Python UnicodeEncodeError:&x27；charmap'；编解码器可以'；t编码-字符映射到<；未定义>；，打印功能_Python_Encoding_Decode_Encode

Python UnicodeEncodeError:&x27；charmap'；编解码器可以'；t编码-字符映射到<；未定义>；，打印功能

python encoding

Python UnicodeEncodeError:&x27；charmap'；编解码器可以'；t编码-字符映射到<；未定义>；，打印功能,python,encoding,decode,encode,Python,Encoding,Decode,Encode,我正在编写一个Python（Python3.3）程序，使用POST方法将一些数据发送到网页。主要是为了调试过程，我获取页面结果并使用print（）函数将其显示在屏幕上代码如下所示： conn.request("POST", resource, params, headers) response = conn.getresponse() print(response.status, response.reason) data = response.read() print(data.decode

我正在编写一个Python（Python3.3）程序，使用POST方法将一些数据发送到网页。主要是为了调试过程，我获取页面结果并使用

print（）

函数将其显示在屏幕上

代码如下所示：

conn.request("POST", resource, params, headers)
response = conn.getresponse()
print(response.status, response.reason)
data = response.read()
print(data.decode('utf-8'));

HTTPResponse

.read（）

方法返回一个编码页面的

bytes

元素（这是一个格式良好的UTF-8文档），在我停止使用Windows的空闲GUI并改用Windows控制台之前，它似乎还可以。
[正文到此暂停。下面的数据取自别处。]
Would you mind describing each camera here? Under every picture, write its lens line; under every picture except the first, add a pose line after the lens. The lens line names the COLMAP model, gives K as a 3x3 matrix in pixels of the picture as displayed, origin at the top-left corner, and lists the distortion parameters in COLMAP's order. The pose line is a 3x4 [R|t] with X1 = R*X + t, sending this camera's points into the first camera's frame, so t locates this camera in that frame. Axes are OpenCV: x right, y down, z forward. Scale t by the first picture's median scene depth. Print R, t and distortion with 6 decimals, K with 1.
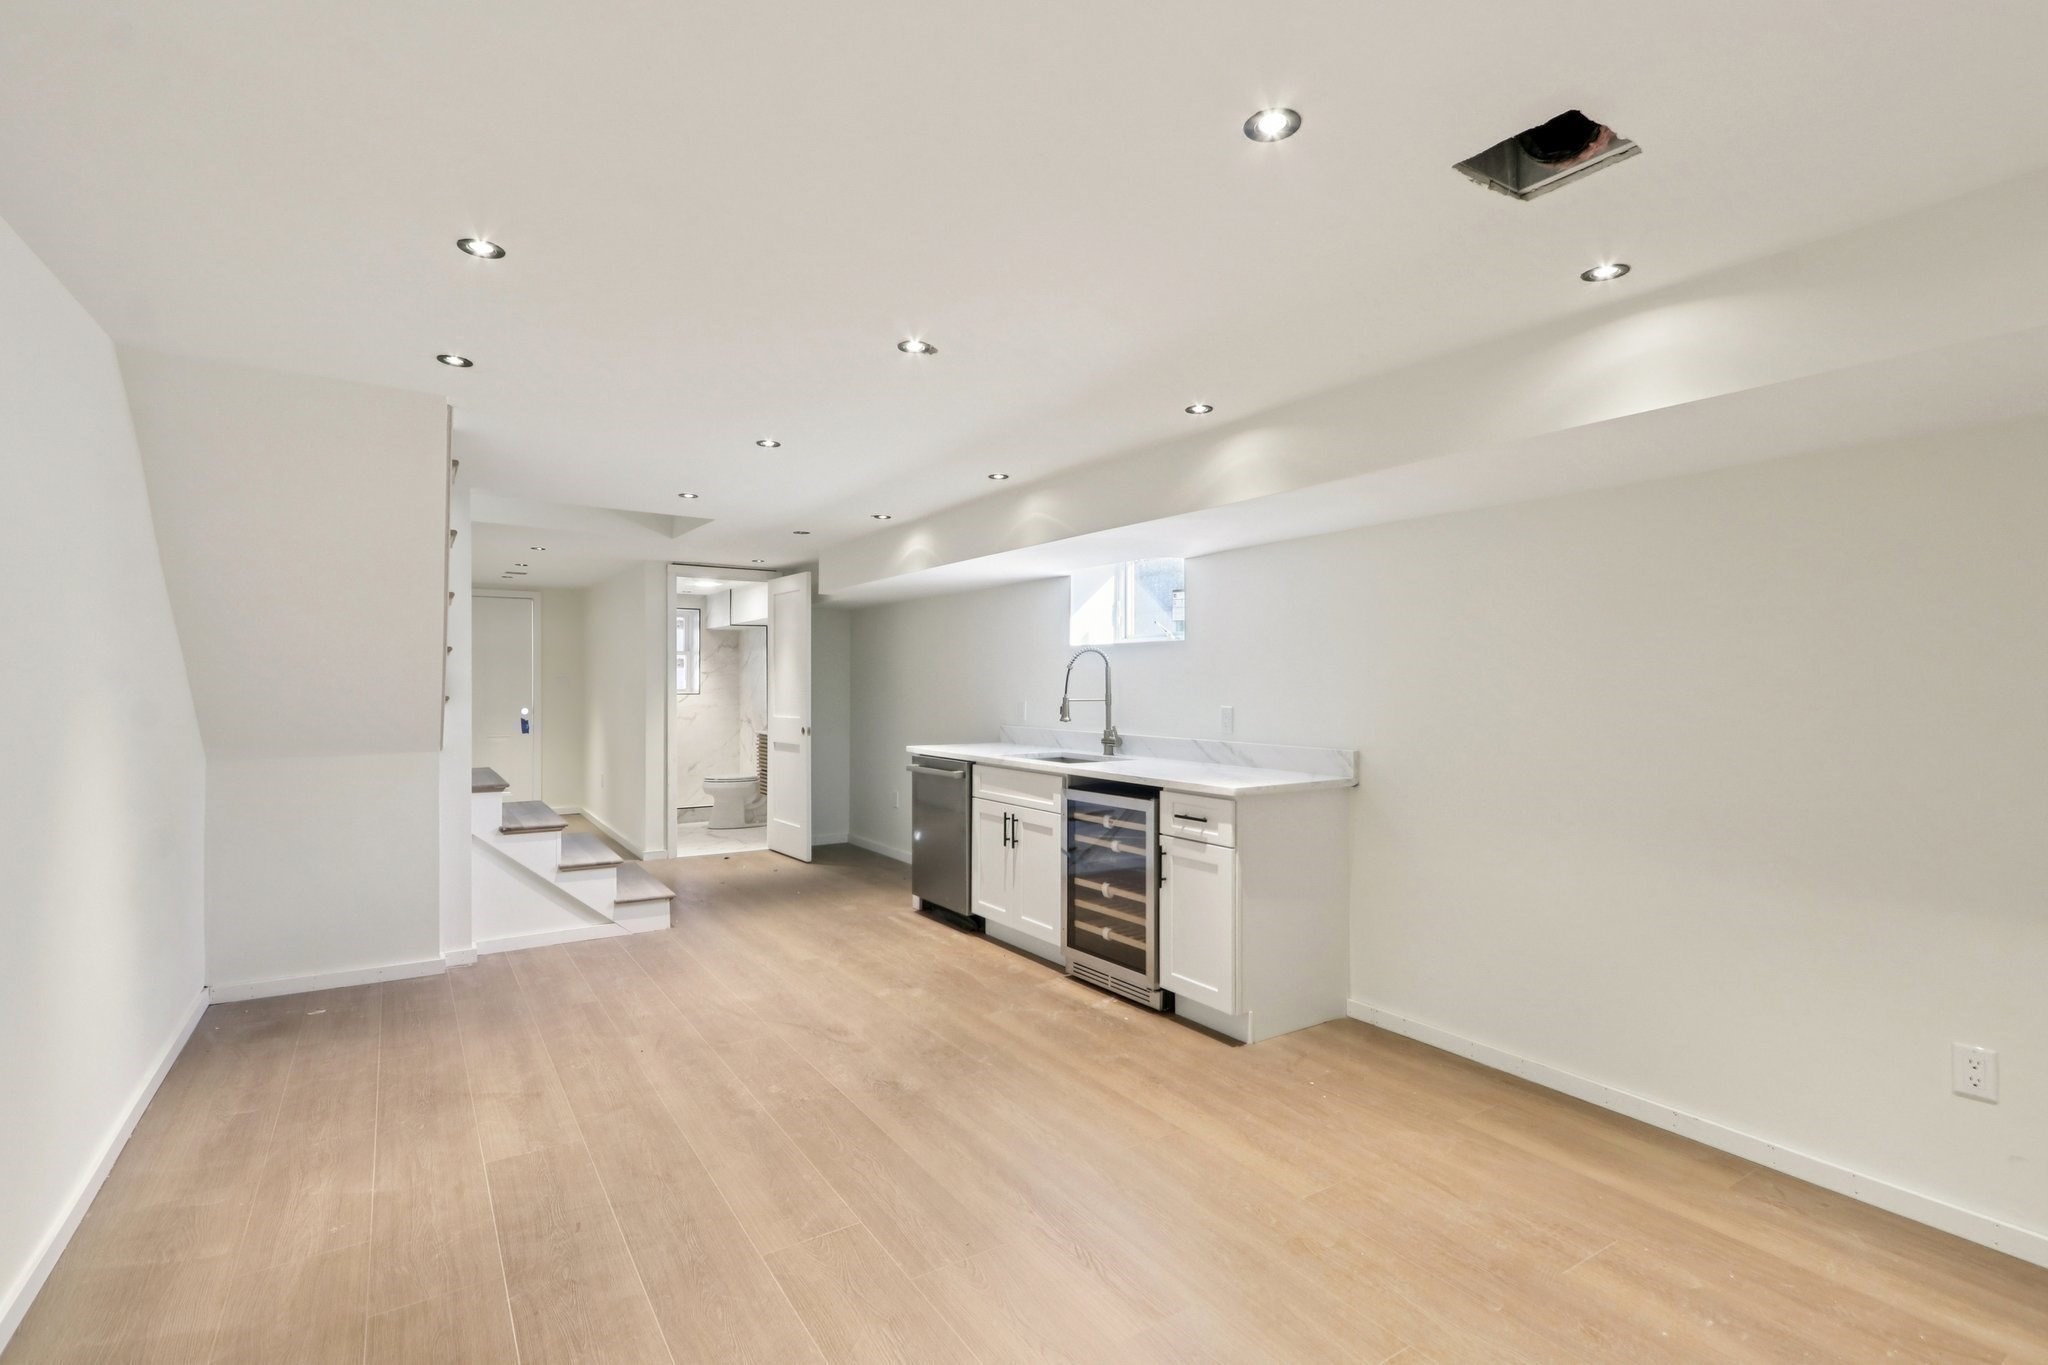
lens RADIAL K [[989.2, 0, 1024.2], [0, 989.2, 691.6], [0, 0, 1]] dist [0.009396, 0.004651]
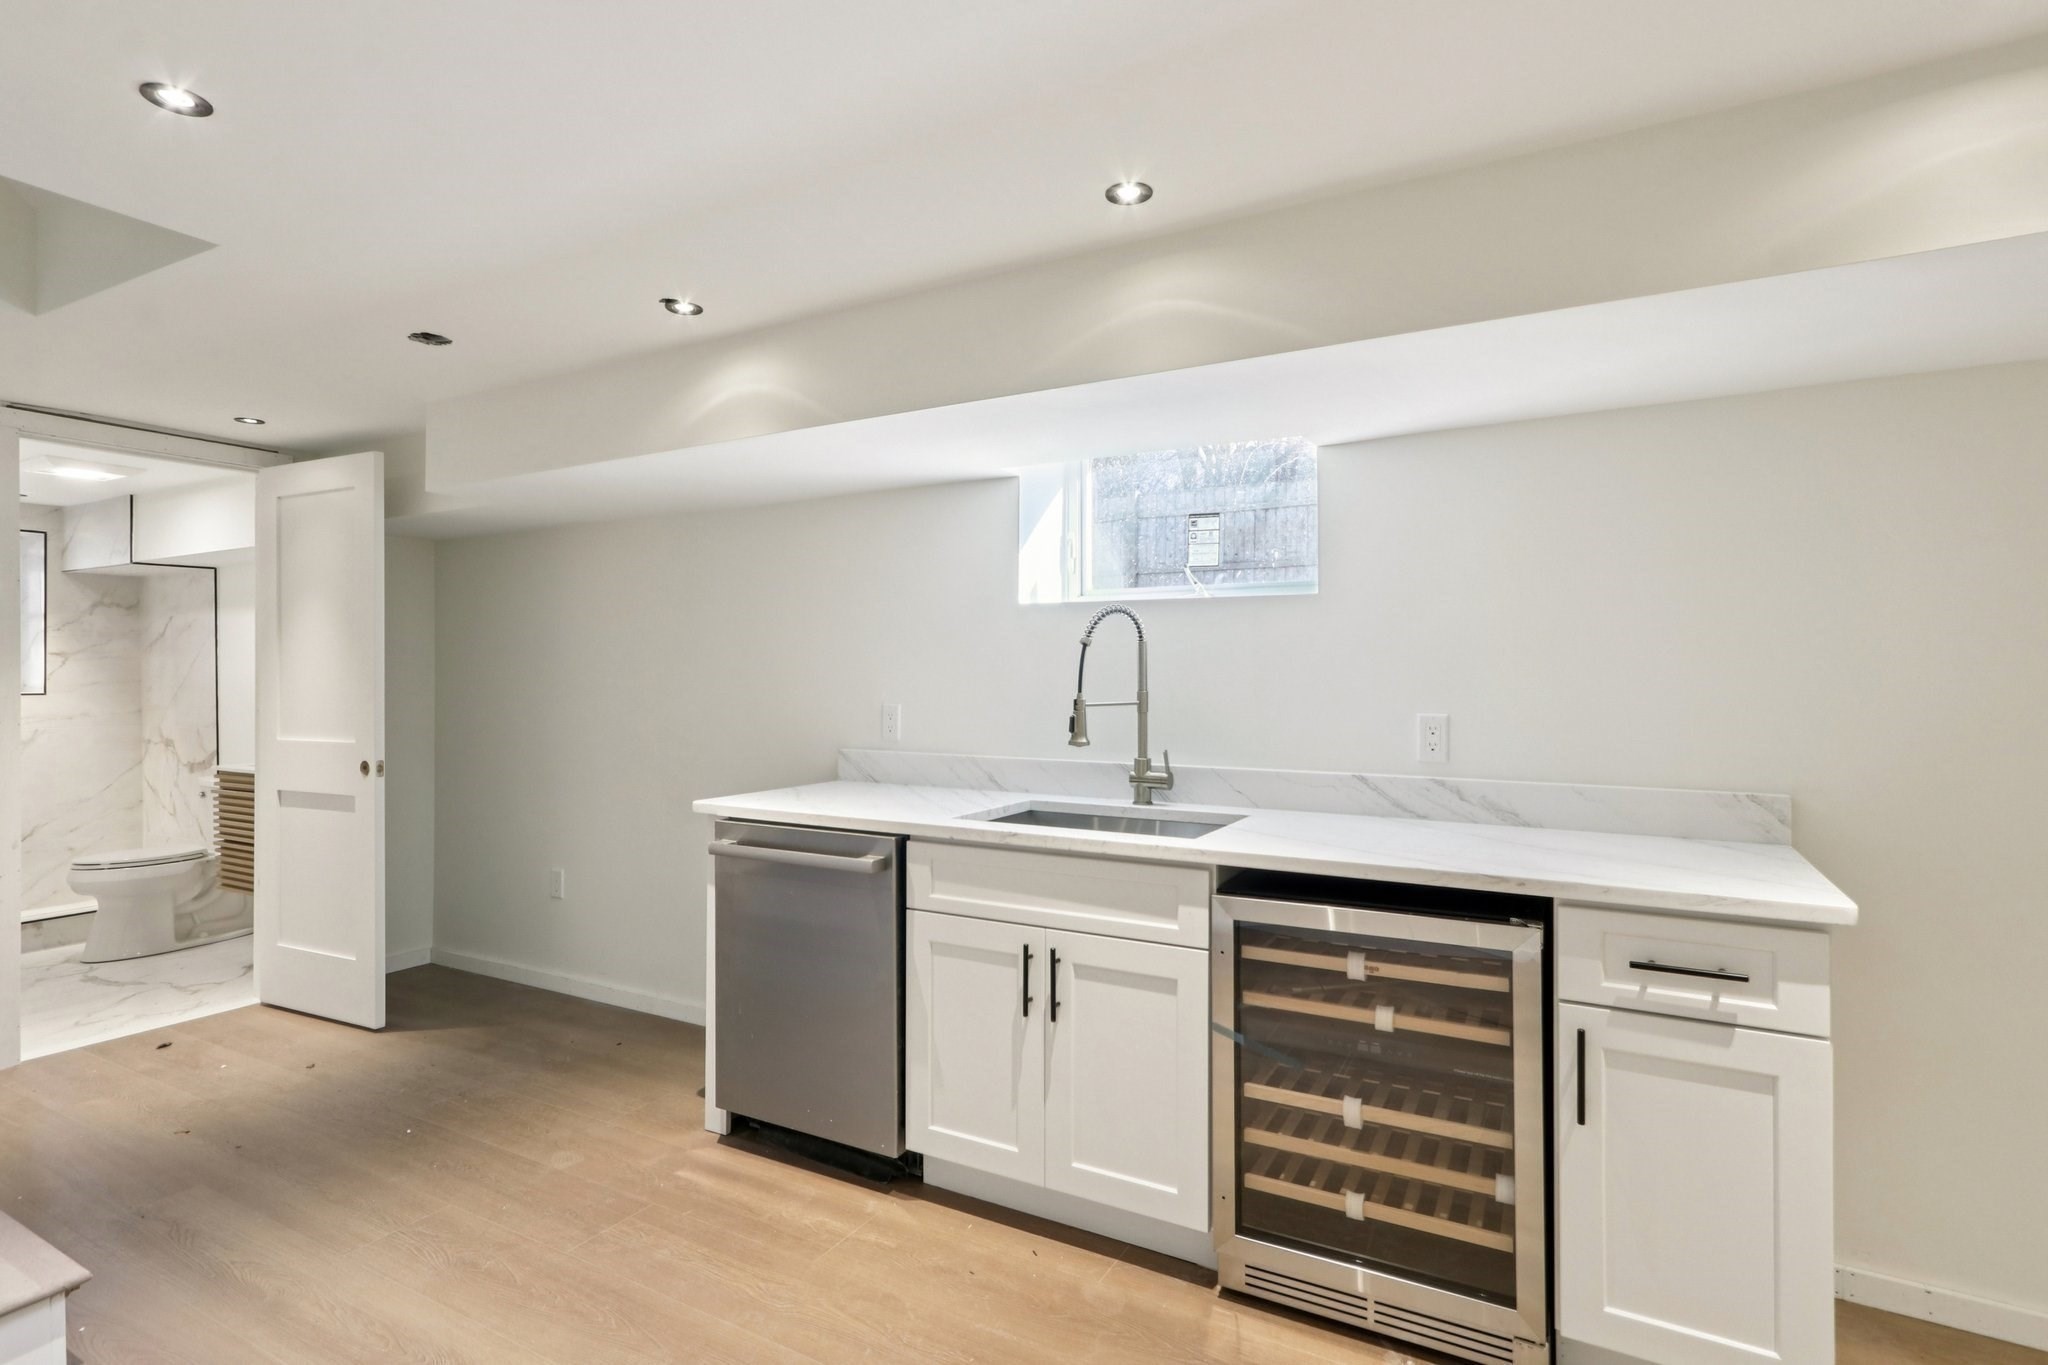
lens RADIAL K [[1037.3, 0, 1032.3], [0, 1037.3, 676.0], [0, 0, 1]] dist [0.003613, 0.005237]
pose [[0.887997, -0.002698, 0.459842, -0.246141], [0.005175, 0.999978, -0.004125, -0.004647], [-0.459821, 0.006042, 0.887991, 0.560020]]
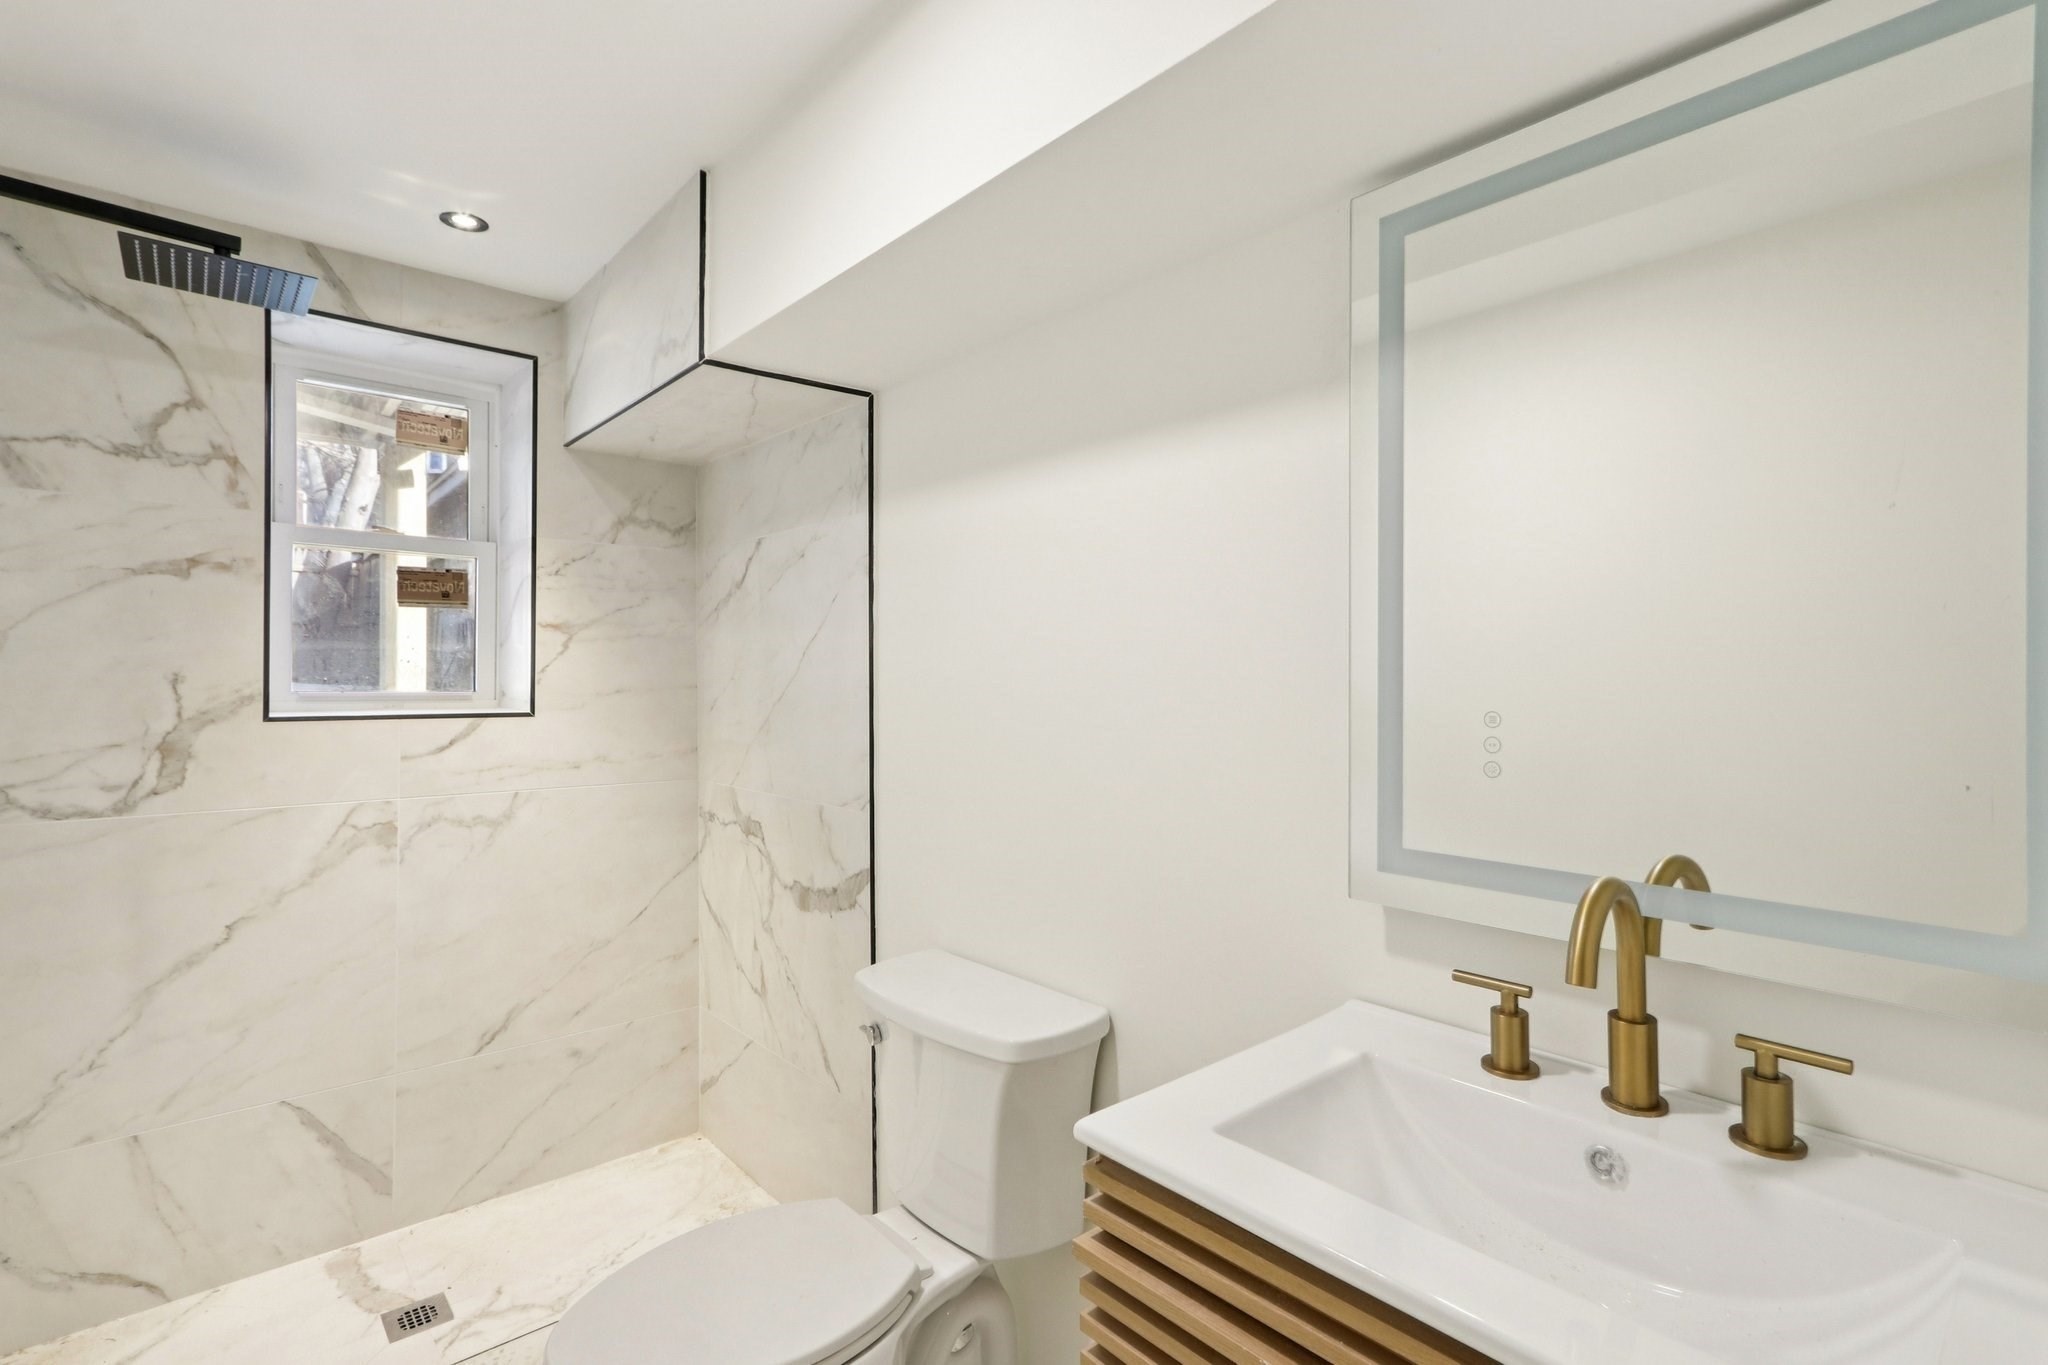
lens RADIAL K [[989.2, 0, 1032.0], [0, 989.2, 675.5], [0, 0, 1]] dist [0.009396, 0.004651]
pose [[0.990389, 0.002516, 0.138284, -0.503488], [-0.001143, 0.999949, -0.010005, -0.010025], [-0.138302, 0.009751, 0.990342, 1.555233]]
返回的页面有一个U+2014字符（em破折号），打印功能可以在Windows GUI（我假定代码页1252）中很好地翻译该字符，但在Windows控制台（代码页850）中无法翻译。给定

严格的

默认行为，我得到以下错误：

UnicodeEncodeError: 'charmap' codec can't encode character '\u2014' in position 10248: character maps to <undefined>

现在，它用

？

替换有问题的字符“-”。这不是理想的情况（连字符应该是更好的替代品），但对我来说已经足够好了

有几件事我不喜欢我的解决方案

代码在所有的解码、编码和解码过程中都是丑陋的

这就解决了这个问题。如果我使用其他编码（latin-1、cp437、返回cp1252等）为系统移植程序，它应该识别目标编码。事实并非如此。（例如，当再次使用空闲GUI时，emdash也会丢失，这在以前是没有发生过的）

如果emdash翻译成连字符而不是审问砰的一声，那就更好了

问题不是emdash（我可以想出几种方法来解决这个问题），而是我需要编写健壮的代码。我正在向页面提供来自数据库的数据，这些数据可以返回。我可以预见许多其他冲突的情况：一个“Á”U+00c1（在我的数据库中是可能的）可以翻译成CP-850（西欧语言的DOS/Windows控制台编码），但不能翻译成CP-437（美国英语编码，这在许多Windows安装中是默认的）

因此，问题是：

有没有更好的解决方案可以使我的代码不受输出接口编码的影响？

我看到了三种解决方案：

更改输出编码，使其始终输出UTF-8。请参阅，例如，但我无法使这些示例起作用

下面的示例代码使输出知道您的目标字符集

# -*- coding: utf-8 -*-
import sys

print sys.stdout.encoding
print u"Stöcker".encode(sys.stdout.encoding, errors='replace')
print u"Стоескер".encode(sys.stdout.encoding, errors='replace')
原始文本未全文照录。